### [Work item]
The copy should hold exactly the lines below from the one that contains "13 vote thereon" through the one that contains "[00:30:27.700] - Alys Mumford" and nothing else, so no pictures.
---- Provided records
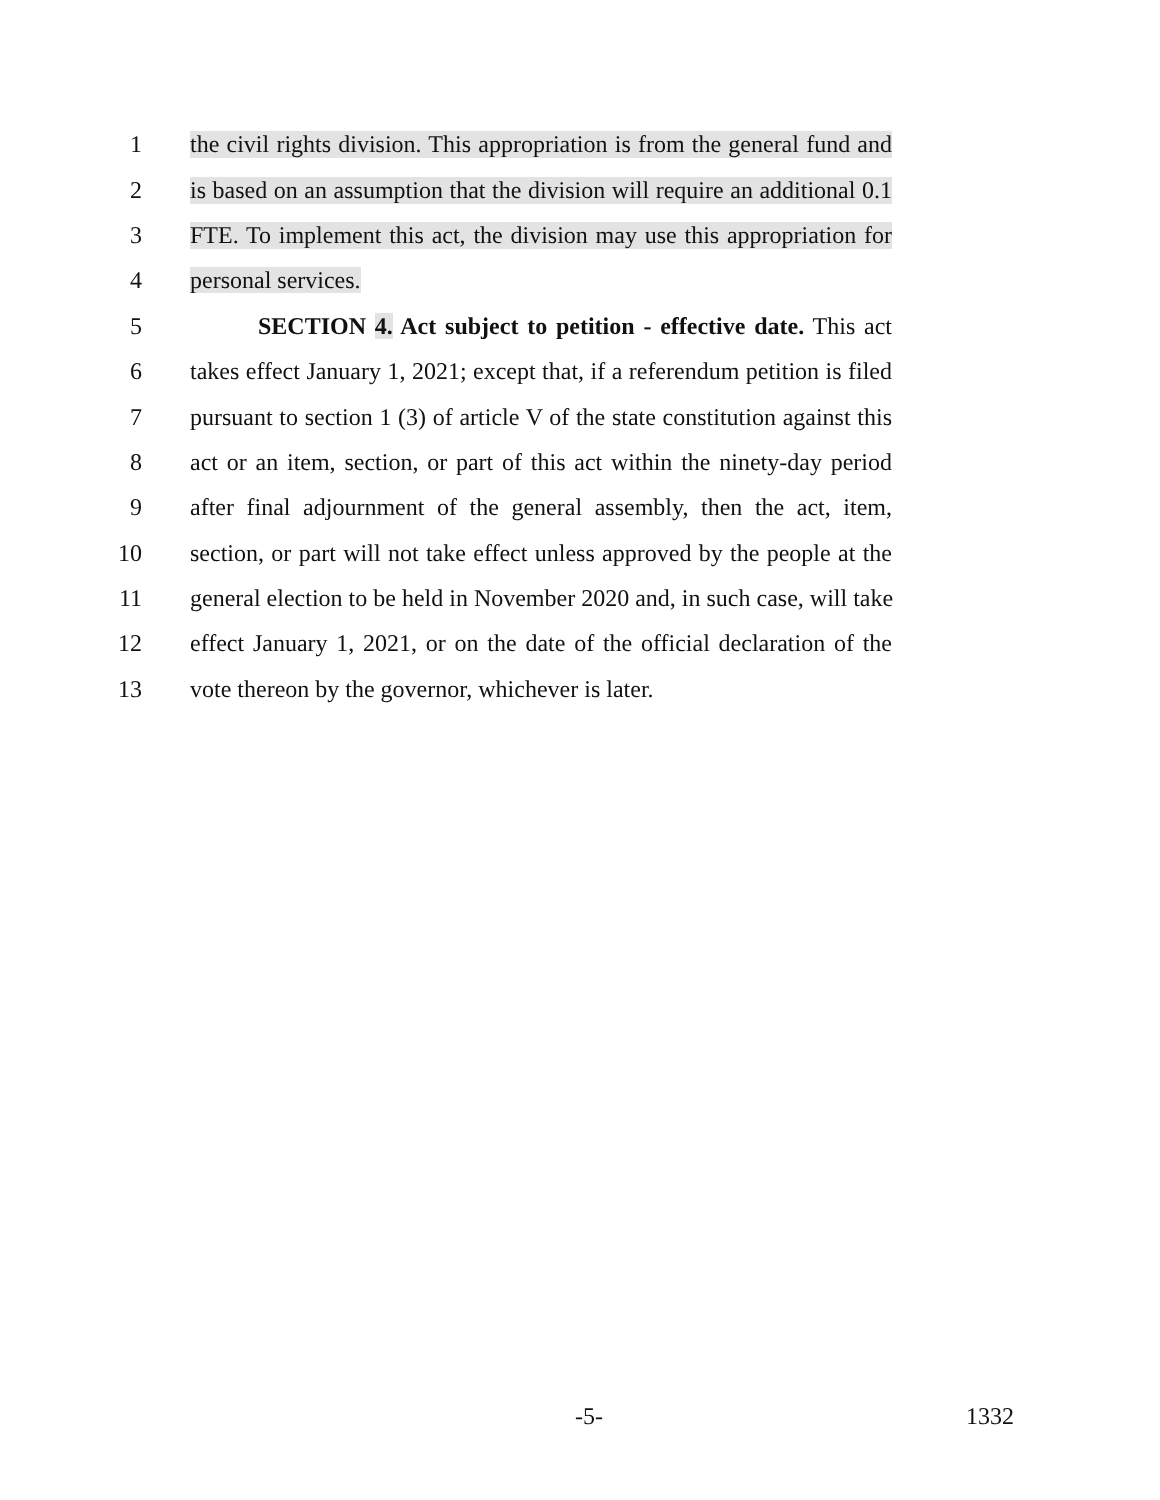1 the civil rights division. This appropriation is from the general fund and
2 is based on an assumption that the division will require an additional 0.1
3 FTE. To implement this act, the division may use this appropriation for
4 personal services.
5 SECTION 4. Act subject to petition - effective date. This act
6 takes effect January 1, 2021; except that, if a referendum petition is filed
7 pursuant to section 1 (3) of article V of the state constitution against this
8 act or an item, section, or part of this act within the ninety-day period
9 after final adjournment of the general assembly, then the act, item,
10 section, or part will not take effect unless approved by the people at the
11 general election to be held in November 2020 and, in such case, will take
12 effect January 1, 2021, or on the date of the official declaration of the
13 vote thereon by the governor, whichever is later.
-5- 1332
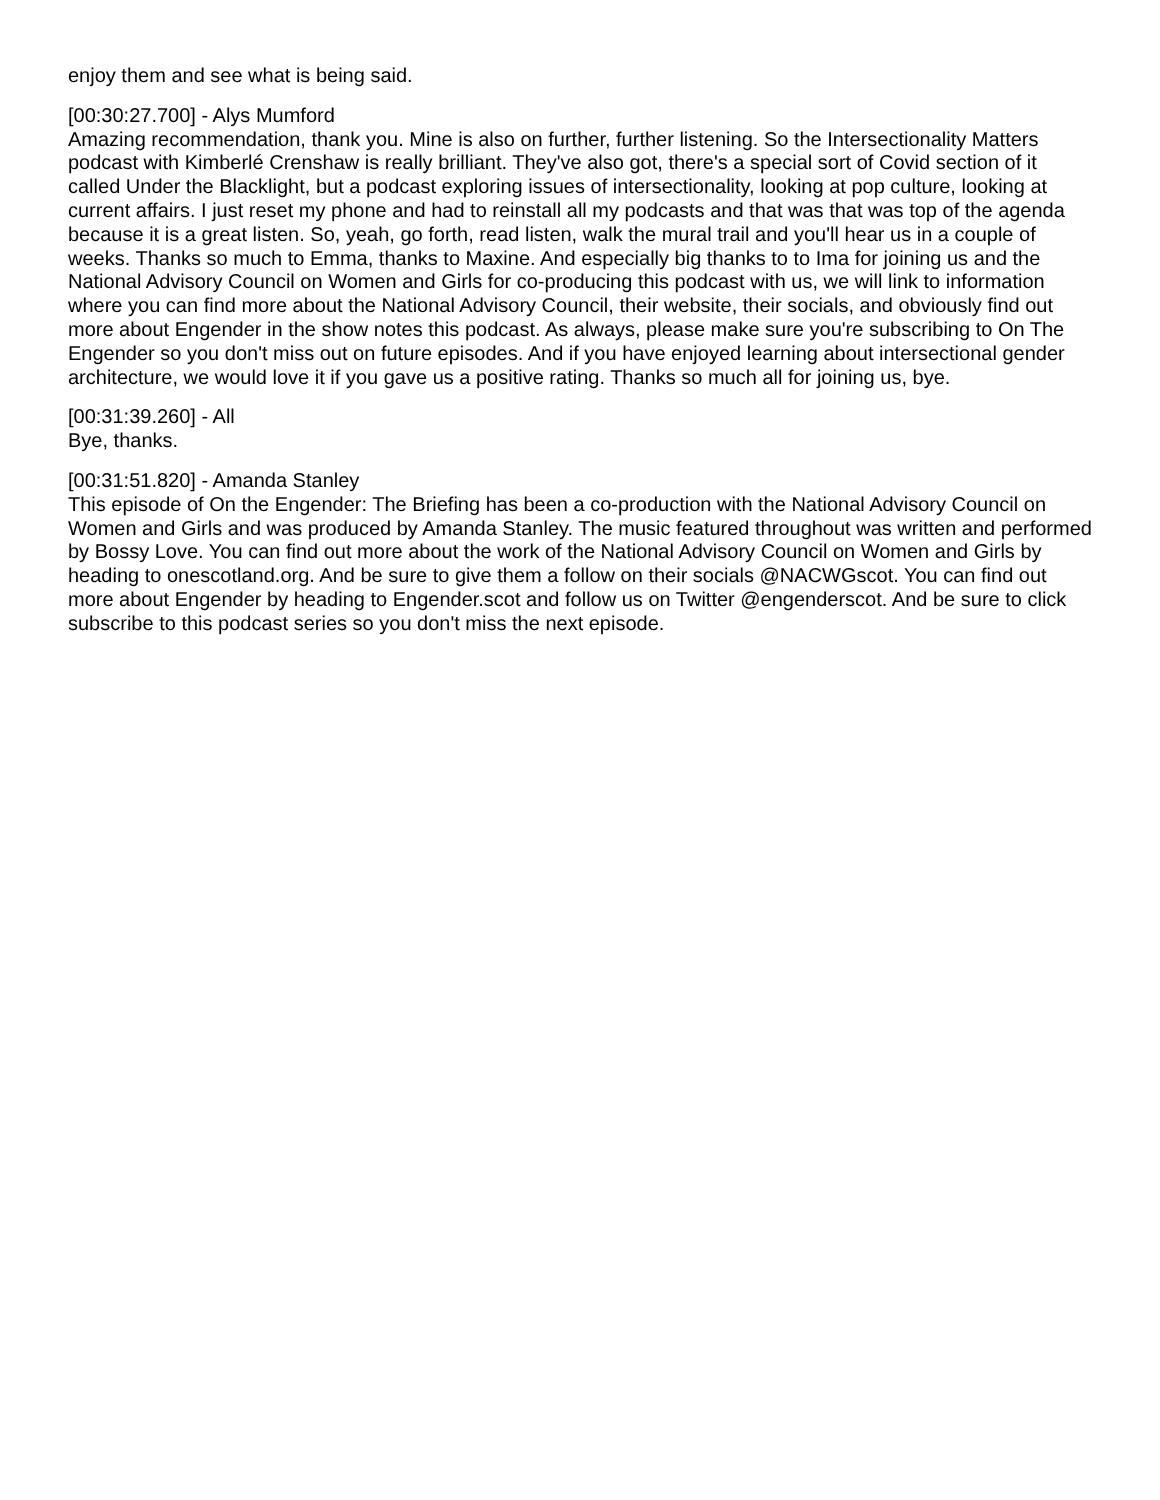enjoy them and see what is being said.
[00:30:27.700] - Alys Mumford
Amazing recommendation, thank you. Mine is also on further, further listening. So the Intersectionality Matters podcast with Kimberlé Crenshaw is really brilliant. They've also got, there's a special sort of Covid section of it called Under the Blacklight, but a podcast exploring issues of intersectionality, looking at pop culture, looking at current affairs. I just reset my phone and had to reinstall all my podcasts and that was that was top of the agenda because it is a great listen. So, yeah, go forth, read listen, walk the mural trail and you'll hear us in a couple of weeks. Thanks so much to Emma, thanks to Maxine. And especially big thanks to to Ima for joining us and the National Advisory Council on Women and Girls for co-producing this podcast with us, we will link to information where you can find more about the National Advisory Council, their website, their socials, and obviously find out more about Engender in the show notes this podcast. As always, please make sure you're subscribing to On The Engender so you don't miss out on future episodes. And if you have enjoyed learning about intersectional gender architecture, we would love it if you gave us a positive rating. Thanks so much all for joining us, bye.
[00:31:39.260] - All
Bye, thanks.
[00:31:51.820] - Amanda Stanley
This episode of On the Engender: The Briefing has been a co-production with the National Advisory Council on Women and Girls and was produced by Amanda Stanley. The music featured throughout was written and performed by Bossy Love. You can find out more about the work of the National Advisory Council on Women and Girls by heading to onescotland.org. And be sure to give them a follow on their socials @NACWGscot. You can find out more about Engender by heading to Engender.scot and follow us on Twitter @engenderscot. And be sure to click subscribe to this podcast series so you don't miss the next episode.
--------
### [Response area]
13 vote thereon by the governor, whichever is later.
-5- 1332
enjoy them and see what is being said.
[00:30:27.700] - Alys Mumford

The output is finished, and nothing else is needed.